At 11-14 weeks a neural fold translucency test is offered to determine if the baby possesses down syndrome. Baby’s with down syndrome have a thicker fluid at the neck then those without. AFP testing at 15-18 weeks. Low levels of AFP relate to the foetus having down syndrome while higher levels can suggest there is more than one baby or that there is an increased chance of the baby having spina bifida. MSS testing is also offered at 15-16 weeks which can also determine if down syndrome is present. If any of these characteristics are present then they will be referred for amniocentesis or CVS testing.
Amniocentesis is a test to diagnose down syndrome where a fine needle is inserted into the uterus to collect amniotic fluid. The amniotic fluid carries some cells from the baby which will be sent off to a lab and processed in full detail. However, this method has a risk of harming the baby or even causing a miscarriage.
As the baby is now viable, visits to the GP/clinic/midwife become fortnightly and the same clinical tests are continued.
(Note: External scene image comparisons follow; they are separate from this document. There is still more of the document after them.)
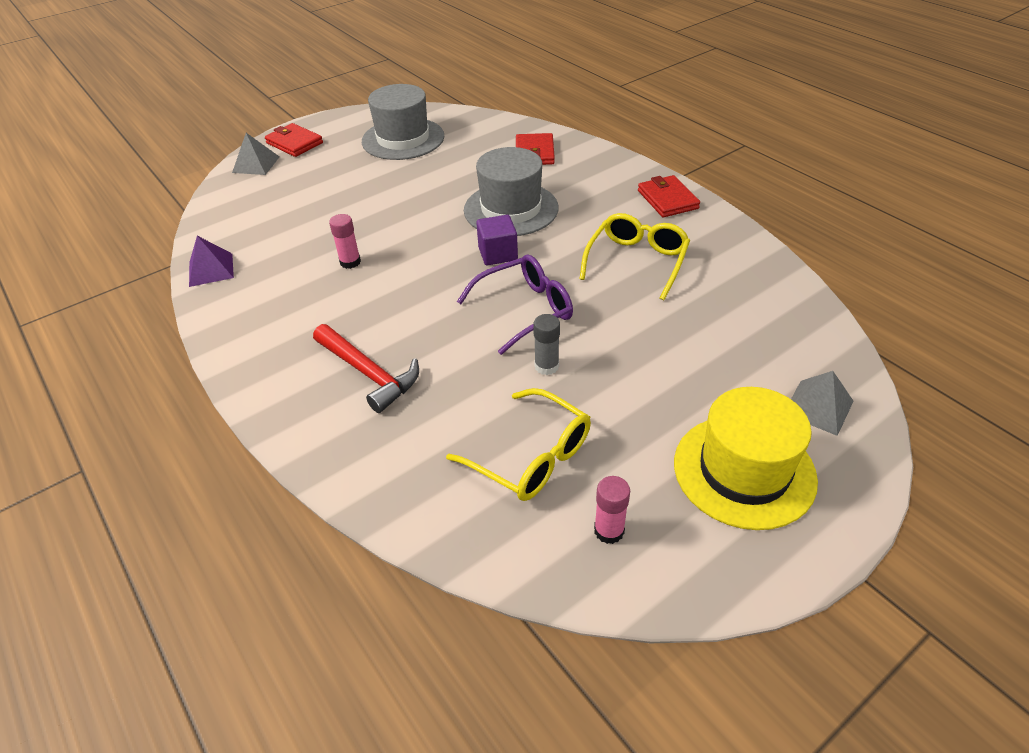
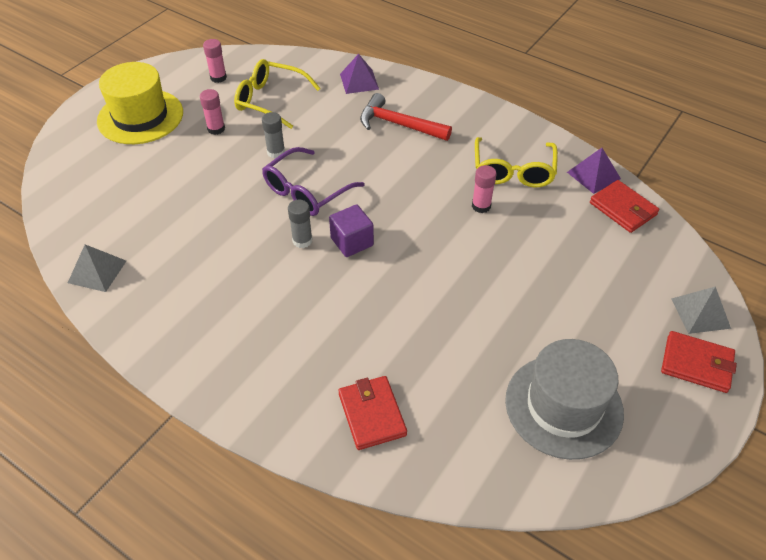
camera: 160 degrees right, 5 degrees up
grey hat [464,147,558,236] -> none
yellow glasses [579,213,690,300] -> yellow glasses moved to [475,137,558,187]
red wallet [638,175,700,217] -> red wallet moved to [590,180,659,233]
grey pyramid [791,371,854,436] -> grey pyramid moved to [68,244,126,292]
none -> pink glue stick [200,89,225,135]
none -> grey glue stick [288,200,313,248]
none -> purple pyramid [340,54,379,94]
Palpating is introduced to give the doctor an impression of the baby’s weight and position in the uterus.
After delivery, the baby’s apgar score is measured by checking heartbeat, breathing, muscle tone, reflexes and colour. This may be repeated if there is a cause for concern.
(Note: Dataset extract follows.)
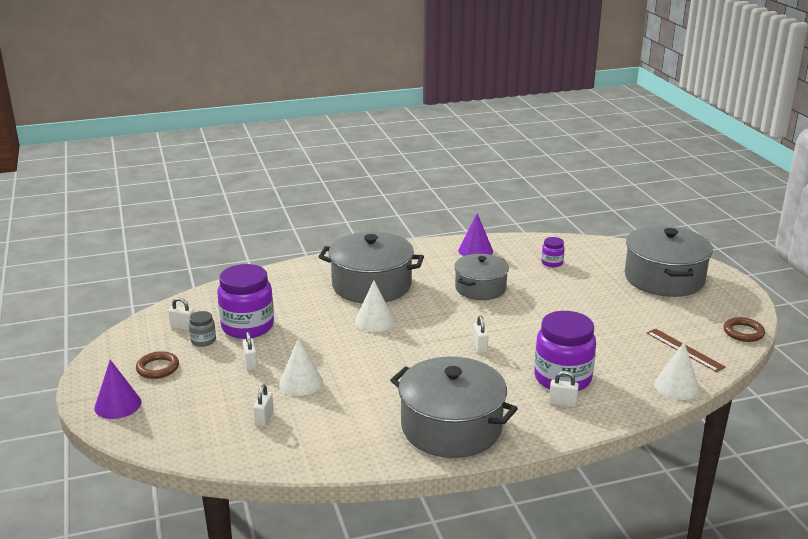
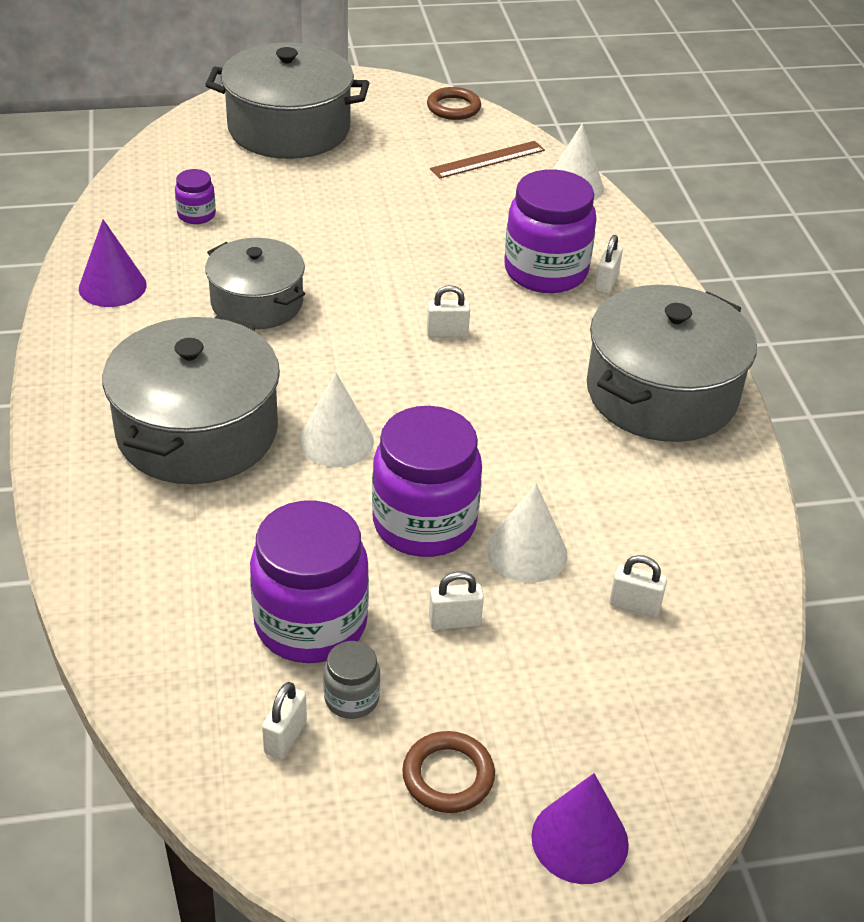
camera: 85 degrees left, 15 degrees up
none -> purple jar [372,406,482,557]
Neonatal tests will be carried out to check for any specific disorders. This includes the barlow test (for congenital dislocation of the hip) and the new-born bloodspot test (for phenylketonuria and CHT).
The midwife will now make sure both mother and baby re adjusting well after the delivery. She will check that the uterus is shrinking back to pre-pregnancy size, any stitches have healed, blood pressure is normal and if there are any concerns that the mother has. Ten days after the midwife will then check if the baby is making expecting progress. Six weeks after, a GP will or a doctor will check the mother’s weight, urine, blood pressure and again any concerns she has. She will also be offered a measles vaccine.
The baby’s heart, development, weight, length and behaviour will be examined and a PCH record will be filled out by the mother.